サスペンスにシフトする、黄金期らしからぬ構造
読んでいて気づいたのは、この小説は《フーダニット(誰が犯人か?)》の形をとりつつ、実はサスペンス寄りだということだ。犯人の正体は、わりと早い段階で「察しがつく」タイプ。普通ならそれはミステリとしての弱点になる。でも、この作品では逆にそこが効いている。
なぜなら、読者は「警察が間違った方向に進んでいる」とわかるからこそ、むしろハラハラするんだ。無実の人が捕まりそうになる、証拠が積み上がっていく、誤認逮捕のリスクが高まる……その過程に、ドラマティック・アイロニー(劇的皮肉)が生まれている。
焦点は「誰がやったのか?」ではなく「間に合うのか?」に移る。この構造のシフトが、今読むとめちゃくちゃ現代的だと感じる。純粋なパズル解きよりも、心理的な緊張や時間との競争に比重が置かれている。
ある意味、アガサ・クリスティーの『ABC殺人事件』の先祖みたいな立ち位置かもしれない。いや、むしろもっとスリラー寄り。古典ミステリのフォーマットを持ちながら、ジャンルの境界を軽々と越えていく感じがある。
フェアプレイを破る、そして心に残るラスト
もうひとつ驚いたのは、いわゆる〈フェアプレイ精神〉をあえて破っているところだ。黄金期ミステリといえば「読者にも犯人を当てるチャンスを与える」のが前提だけど、この作品は決定的な手がかりを最後まで隠している。

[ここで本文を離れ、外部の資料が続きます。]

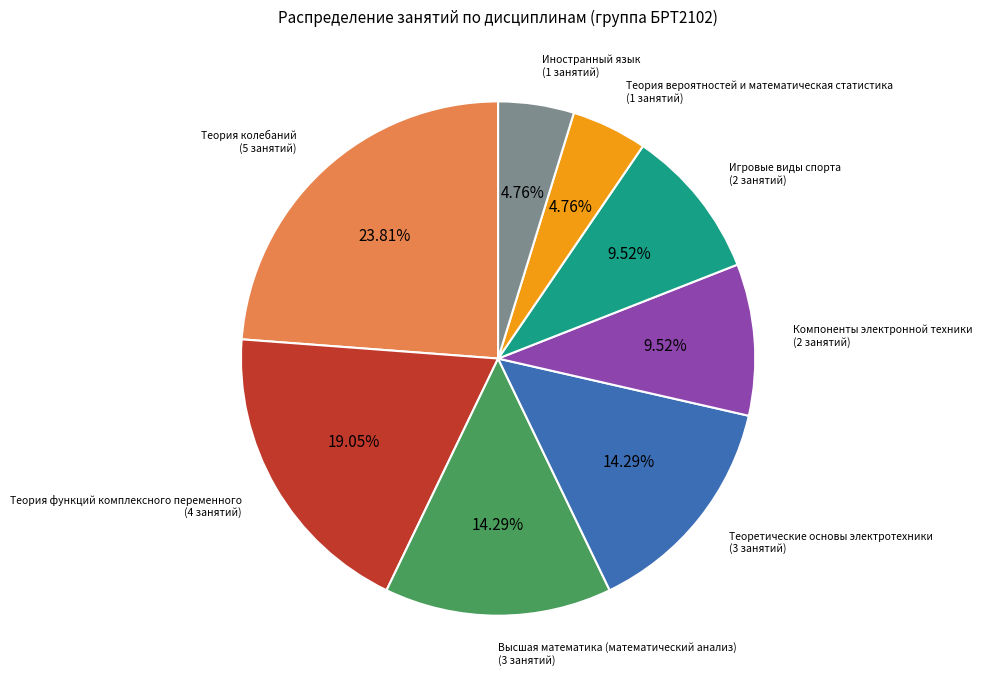

Is there a majority slice in this chart?

No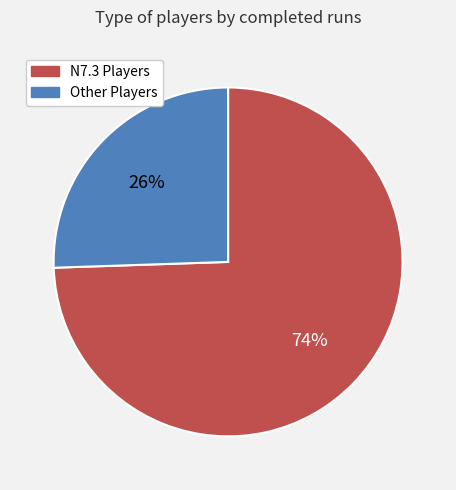

Is there a majority slice in this chart?

Yes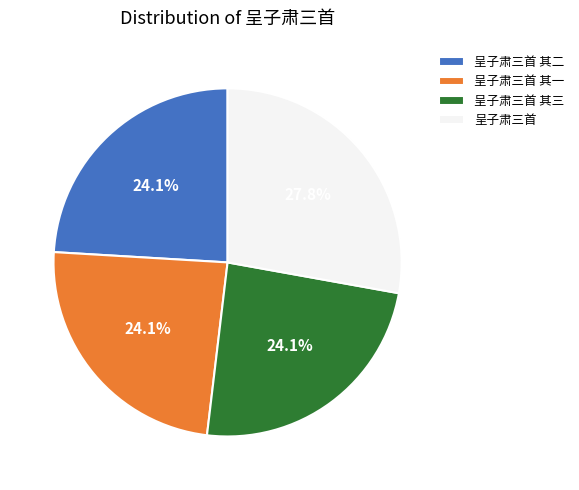

Which slice is the largest?

呈子肃三首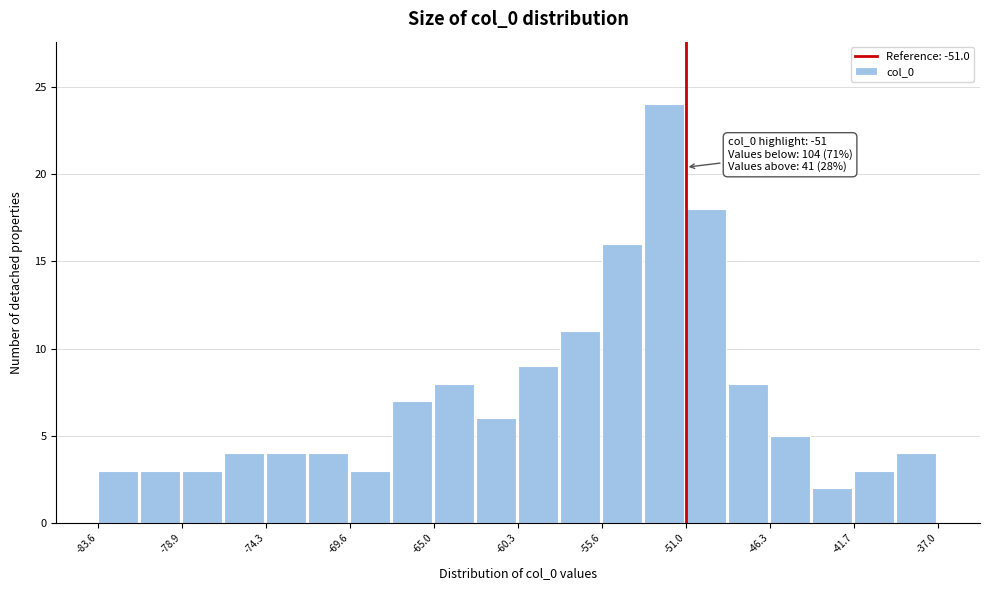

Over which range of the x-axis is the bar tallest?

-53.5 to -51.0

なので、読者はどうやっても登場人物より先に真相にたどり着けない。
これは、パズル派には不評だったらしい。でも読んでみると、意図的にやっているのがわかる。読者が登場人物より先に真相にたどり着くことを不可能にすることで、ラストの衝撃をそのまま共有させる仕組みになっているんだ。探偵小説というより、心理スリラー的な読後感を狙っているのだと思う。
そして法廷シーン。ここがめちゃくちゃドラマティックで、登場人物それぞれの視点が交錯しながら一気に緊張が高まる。

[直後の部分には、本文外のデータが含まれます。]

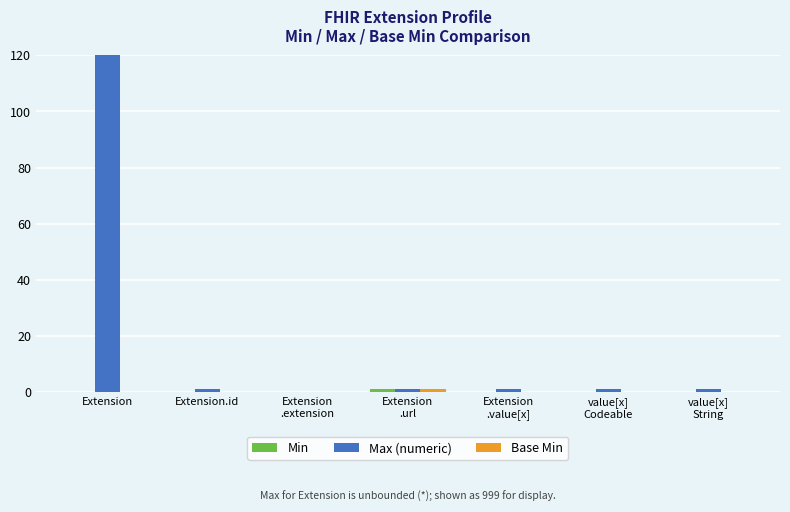

The Base Min series shows 0 at value[x]
String. True or false?

True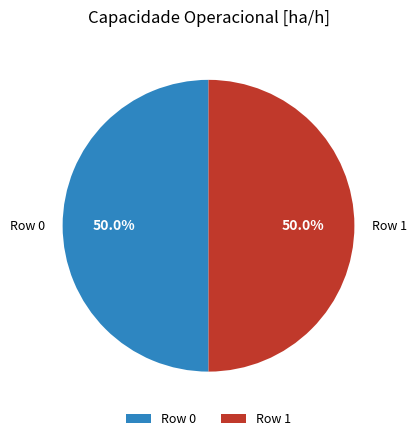

Is it true that Row 1 is 60% of the pie?

False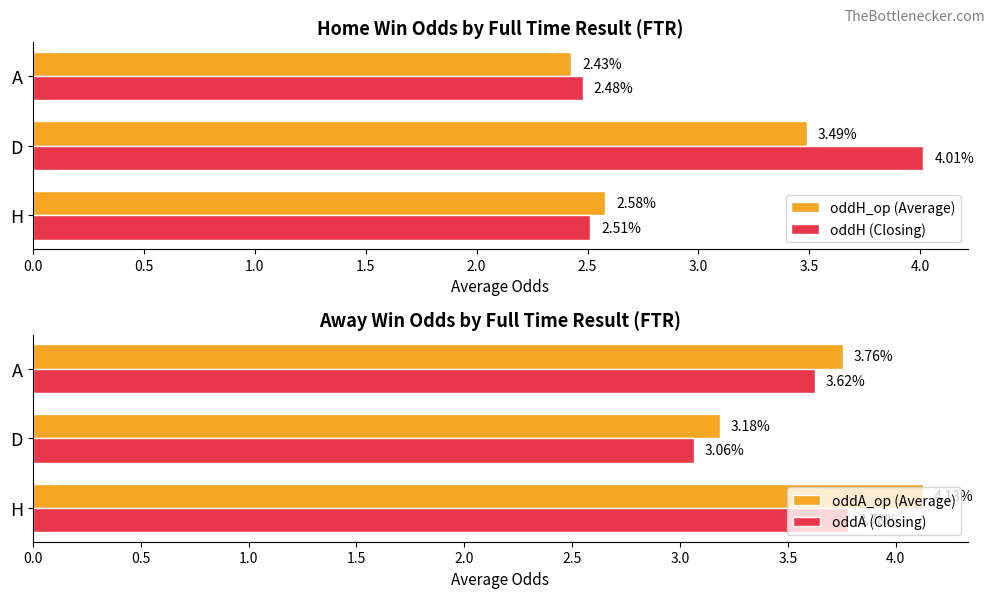

How many groups of bars are there?

3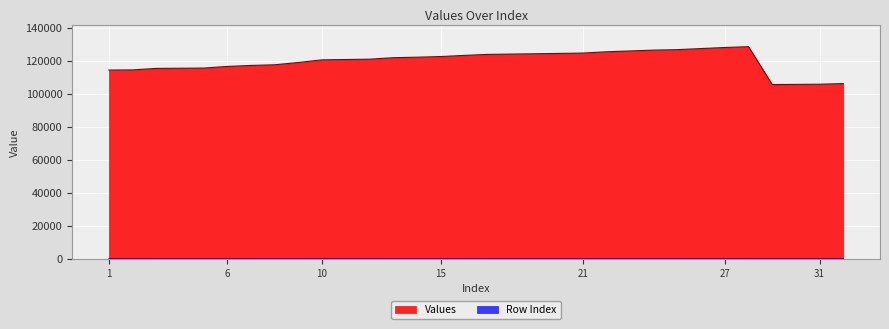

What is the total value across all series at 31?

106026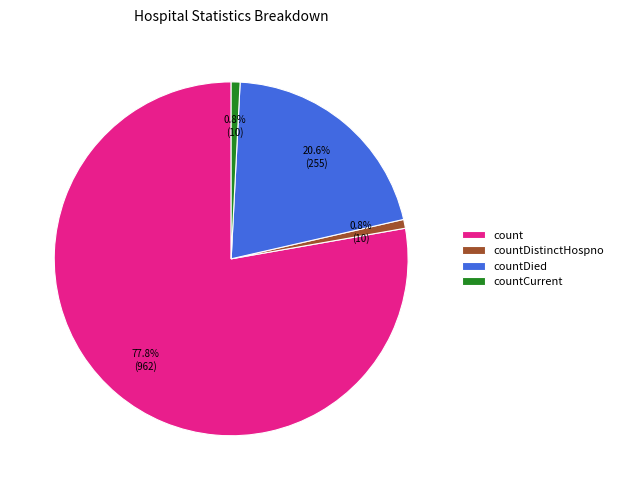

What is the total percentage of countDied and countCurrent?

21.4%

ラストの結末はネタバレしないけど、「うわ、これで終わるのか……」と妙に心に残る。黄金期の定番みたいに、秩序が回復して「めでたしめでたし」にはならない。もっと暗くて皮肉で、不安が残る終わり方だ。探偵小説の約束事をさらっと裏切ってくる。
犯人の動機や心理がグロテスクなんだけど、それはモンスター的な意味じゃなく、人間の異質さそのものが怖いタイプ。読後に残るのはスッキリした満足感じゃなく、じわじわくる動揺。だからこそ、今の読者にも響くんだろうと思う。

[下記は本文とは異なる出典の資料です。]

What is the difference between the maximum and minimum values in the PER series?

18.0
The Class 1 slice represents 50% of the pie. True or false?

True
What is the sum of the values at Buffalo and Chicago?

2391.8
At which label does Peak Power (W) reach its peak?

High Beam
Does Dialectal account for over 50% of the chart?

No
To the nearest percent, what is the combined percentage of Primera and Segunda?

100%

黄金期の作品なのに、むしろ今の読者のほうがピンとくると思う。社会は簡単に元には戻らないし、犯人を捕まえても何かが失われたままだ、っていう現実的な余韻。そこがものすごく現代的だった。
おわりに:古典の皮をかぶった、現代的スリラー
『イーストレップス連続殺人』は、ただのヴィンテージ本格じゃない。
町が壊れていく過程を描き、視点を飛び回らせて疑心暗鬼を煽り、フェアプレイを破ってでもサスペンスを優先する。そして最後に残るのはスッキリじゃなく、不穏な余韻。
1931年にこれを書いたのは本当にすごいと思う。黄金期ミステリの常識をひっくり返しながら、今のクライムフィクションに直結するエッセンスを詰め込んでいる。古典が好きな人にも、心理スリラーが好きな人にもおすすめできる一冊だ。
古典だと思って油断していると、不安とざらついた感触がずっと残る。
もし「黄金期ミステリは上品で退屈」なんて思っているなら、この作品はそのイメージをひっくり返してくれるはずだ。